Comparison to the LP reveals other effects of technology. The songs on vinyl LPs are fixed in place and, absent actual physical intervention by the listener, their order remains that determined by the artist. Today, a listener can create their own or totally disregard song order. While more modern musicians may take that into account (and thereby perhaps eliminate or reduce any overarching theme or structure), it can truly be a sin mucking with the playing order of classic albums. As Thompson notes, "there are occasions when an album needs to be played in the order in which it was first envisioned, because to do anything else isn't simply to distort the artist's vision, it's to demolish the very premise of the record itself."

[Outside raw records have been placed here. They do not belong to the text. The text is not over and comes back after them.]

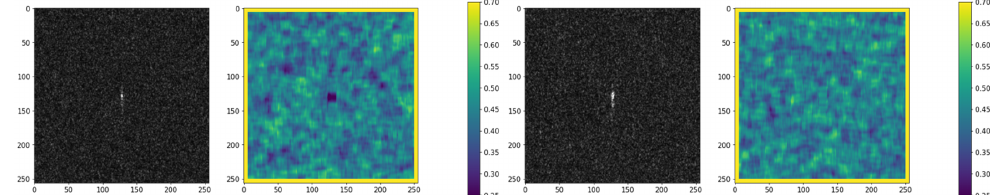
Figure 8. Example of IE calculated for ship target ( left ) and ambiguity ( right ) for a SAOCOM product. (Product ID: S 1 A _ OPER _ SAR _ EOSSP __ CORE _ L 1 A _ OLVF _20210122 T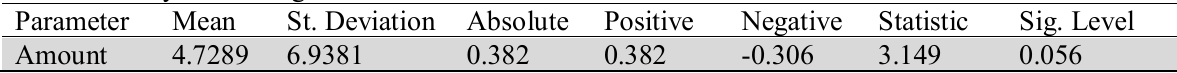
The Summary of Kolmogorov's Test Parameter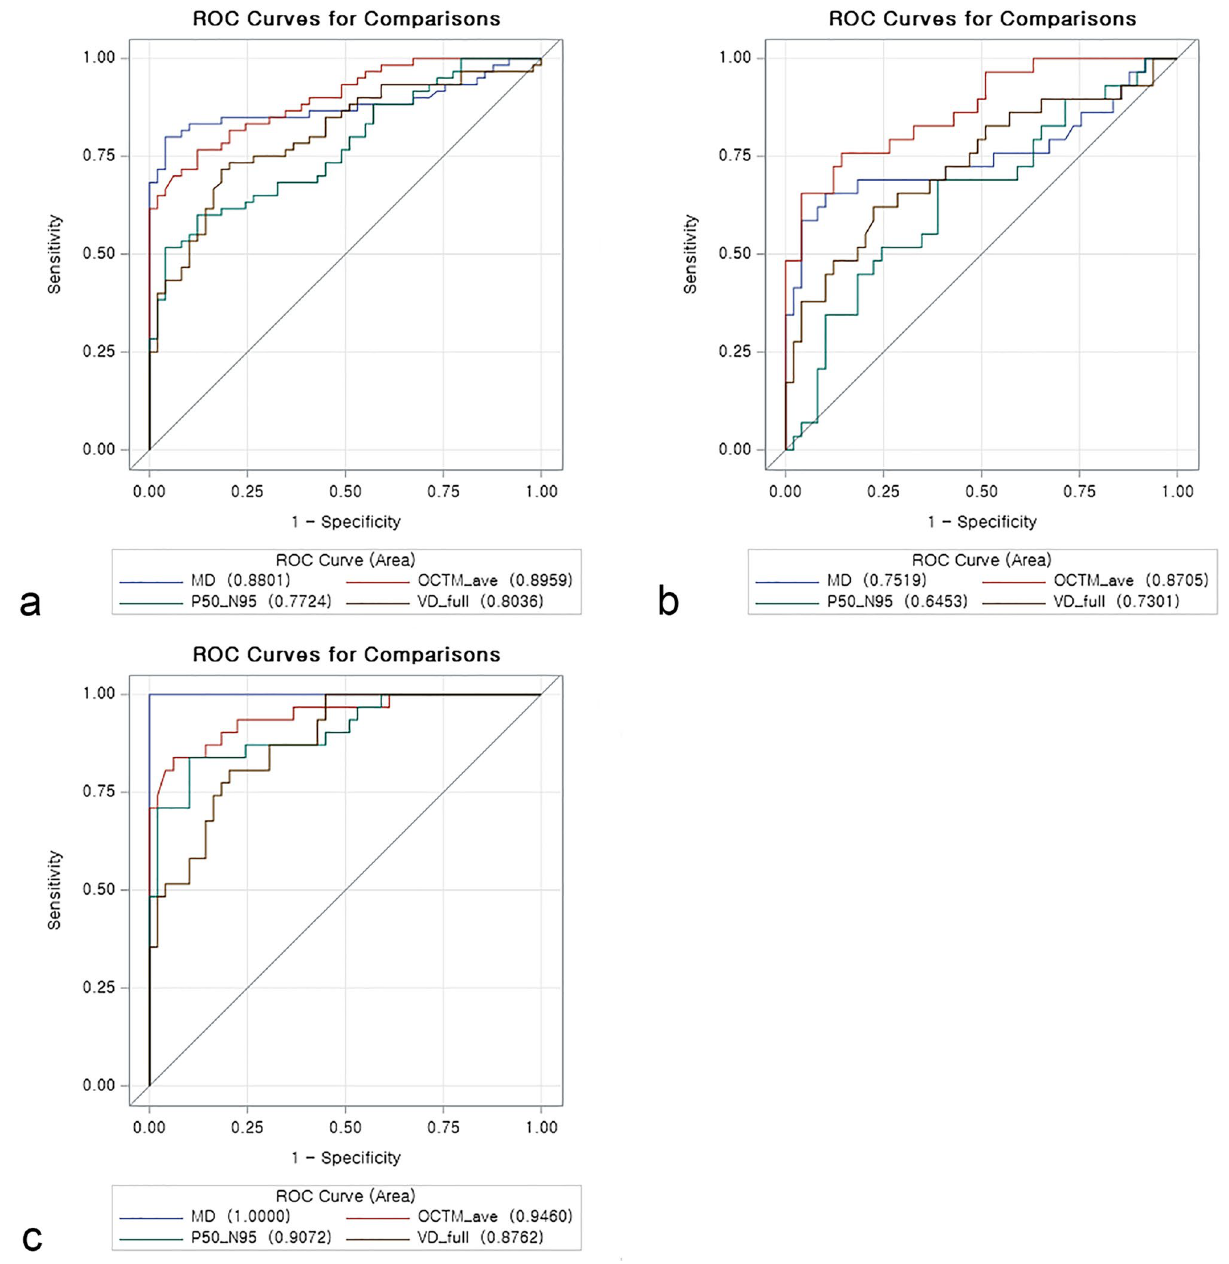
Figure 1. Age-adjusted receiver operating characteristic curves of MD, Ganglion cell-inner plexiform layer average thickness, the amplitude of P50–N95, and macular VD for the detection of glaucoma ( a ), early glaucoma ( b ), and moderate to severe glaucoma ( c ). MD mean deviation, OCTM_ave Ganglion cell-inner plexiform layer average thickness, P50–N95 the amplitude of P50–N95, VD vessel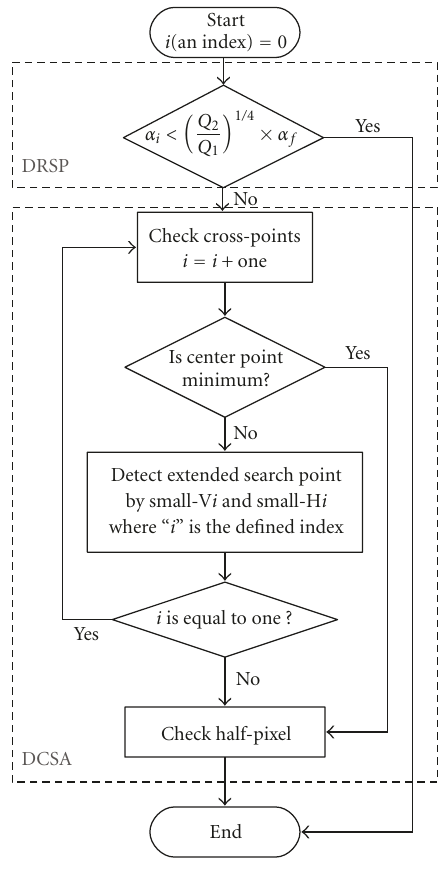
Figure 14: Flow chart of the proposed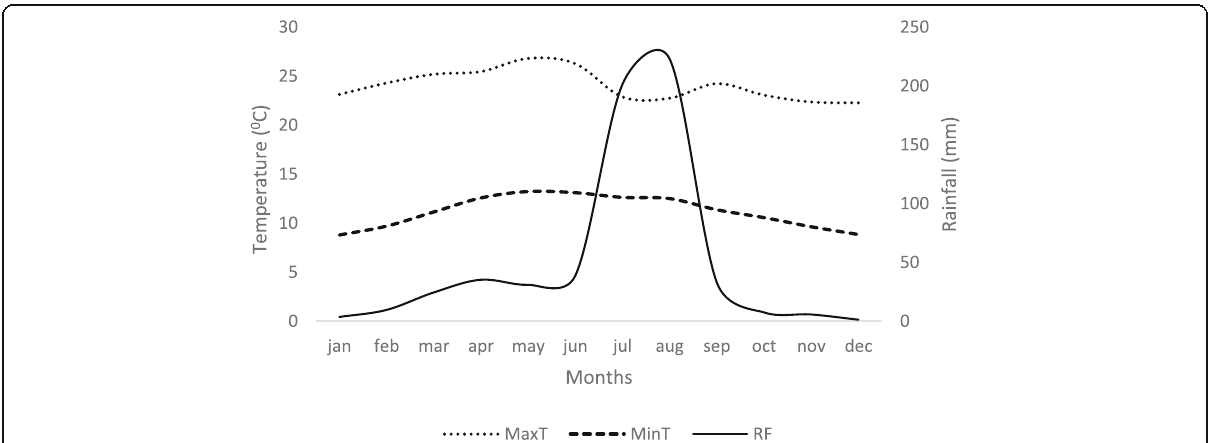
Fig. 1 Monthly average rainfall (RF), maximum temperature (MaxT) and minimum temperature (MinT) of the study area from 2002 to 2014 (EMA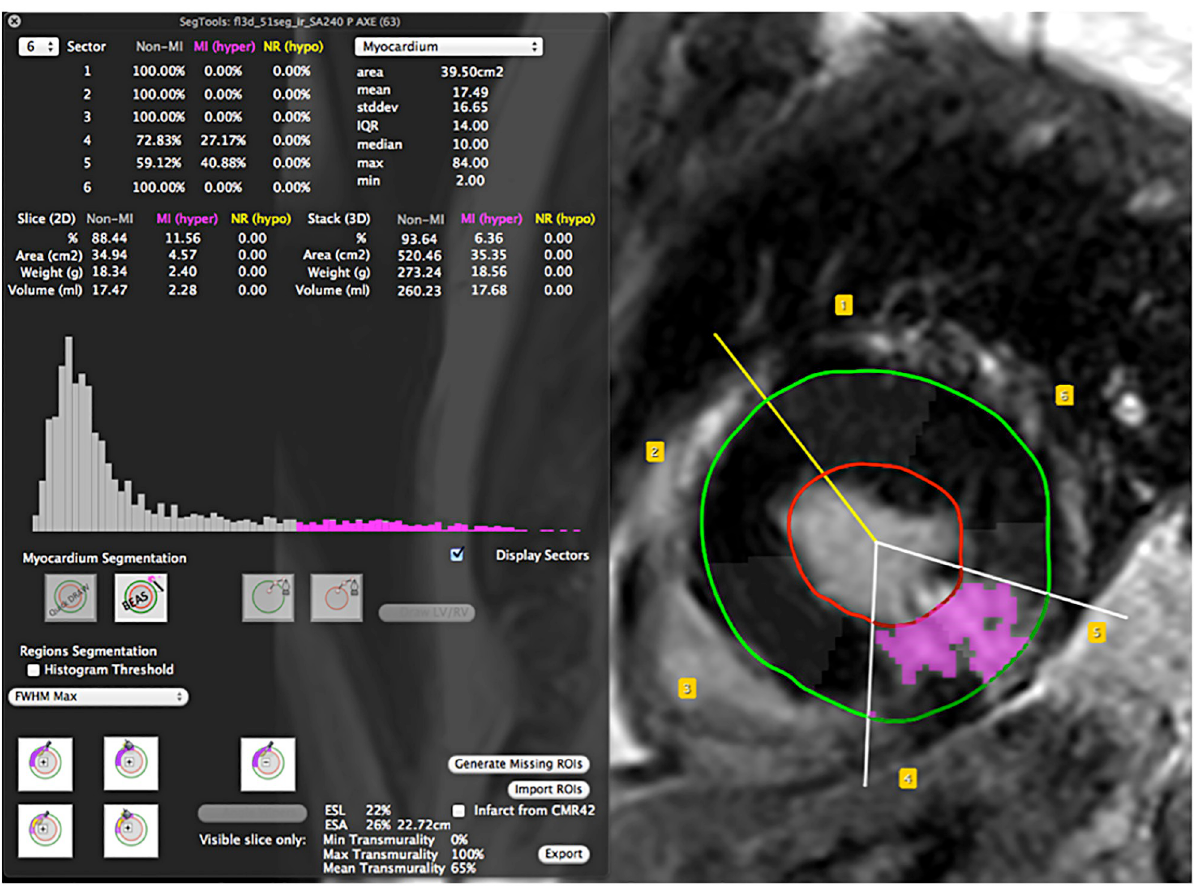
Fig 2. CMRSegTools workspace. The CMRSegTools GUI (left) shows the histogram highlighting the bins matching the lesion segmentation. The user can select the algorithms for the segmentation of the myocardium or some of its regions. The image viewer (right) displays the segmented area in magenta as well as the Epicardium (green) and Endocardium (red) contours, LV/RV junction landmark (yellow segment) and AHA region segments. The LGE image presented was obtained with a 3D IR GRE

For example, what does selecting "shuffle" on an iPod do to side 2 of Abbey Road? Or, like Thompson, consider Emerson, Lake and Palmer's 1973 release Brain Salad Surgery. The composition "Karn Evil 9" takes up nearly 30 minutes and roughly two-thirds of the album. Even in three parts called impressions, it was too long to fit on one side of an LP. As a result, the band broke "First Impression" into two parts, part one appearing at the end of side one and part two opening side two. Thus, just seconds into side two you hear, "Welcome back my friends to the show that never ends." While that means something if you've just flipped over the LP on the turntable, it means nothing in the midst of one long track on CD.

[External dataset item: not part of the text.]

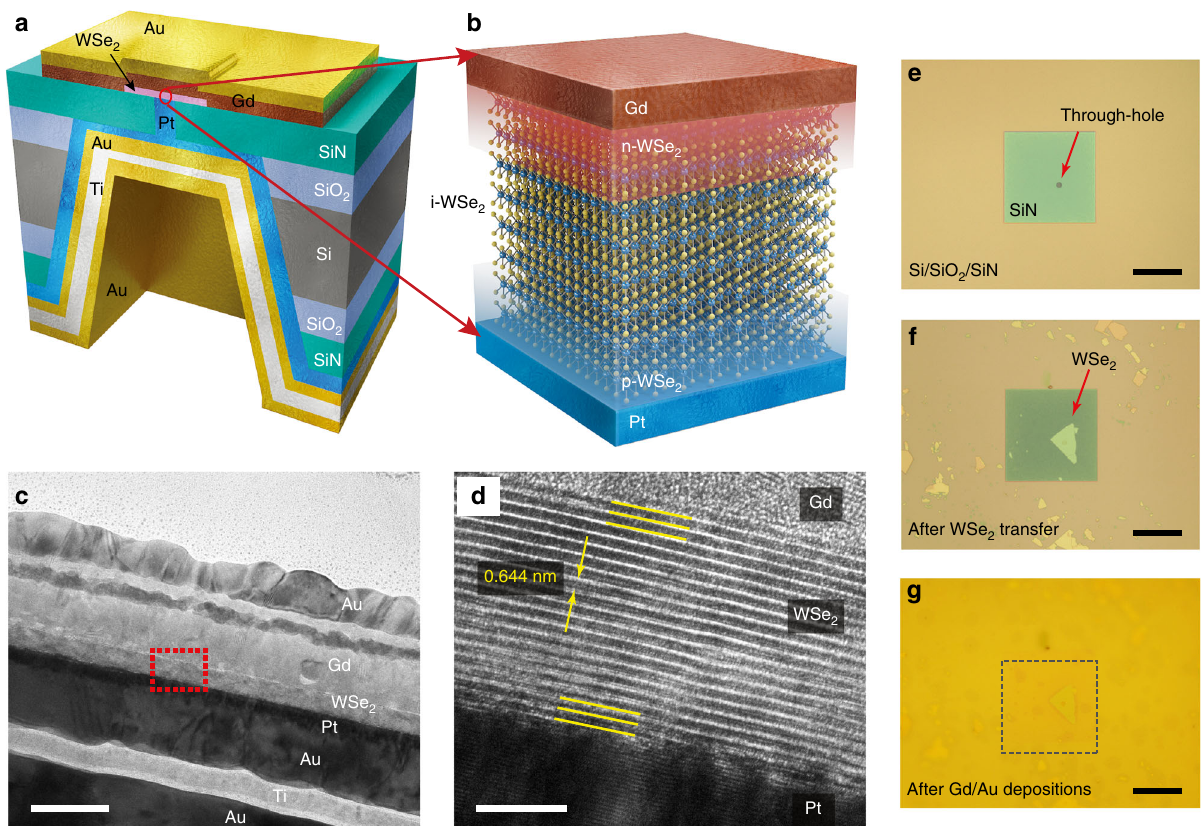
Fig. 1 Schematics and viewgraphs of vertical WSe 2 diodes. a Schematic of vertical WSe 2 diodes fabricated on a SiN membrane with a through-hole of 3 μ m in diameter. True vertical p – i – n heterojunctions in homogeneous 2D vdW materials are formed through the depositions of Gd and Pt fi lms on each facet of WSe 2 fl akes. Oxidation-prone Gd and Pt fi lms are protected by Au fi lms, and sputtered Ti and Au metals fi ll the void on the backside of the Si/SiN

Some of Thompson's opinions will irritate, or even anger, hardcore classic rock fans. It's also likely many readers may wonder if or just how far Thompson's tongue is in his cheek. Is his paean to the 8-track tape or his choice for the greatest post-'70s band — a band that was a put-on from the outset — serious, irony, or ironically serious? Regardless of the blend any reader may think he uses, the ultimate message is the same: rock music has lost something crucial and we're worse off for it.

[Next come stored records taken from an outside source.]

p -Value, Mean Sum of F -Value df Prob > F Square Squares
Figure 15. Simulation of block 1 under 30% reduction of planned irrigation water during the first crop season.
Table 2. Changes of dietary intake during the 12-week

I Hate New Music doesn't claim every rock album before 1979 was sterling and everything from then on was crap. Likewise, Thompson freely admits that even great classic rock bands, such as the Stones or the Who, succumbed and their music suffered. As always, exceptions can be found to the general rule. Those exceptions aside, though, Thompson sees no real heart in the rock music of the last 30 years, merely imitation, "the last, and sometimes the only, resort of the terminally unimaginative."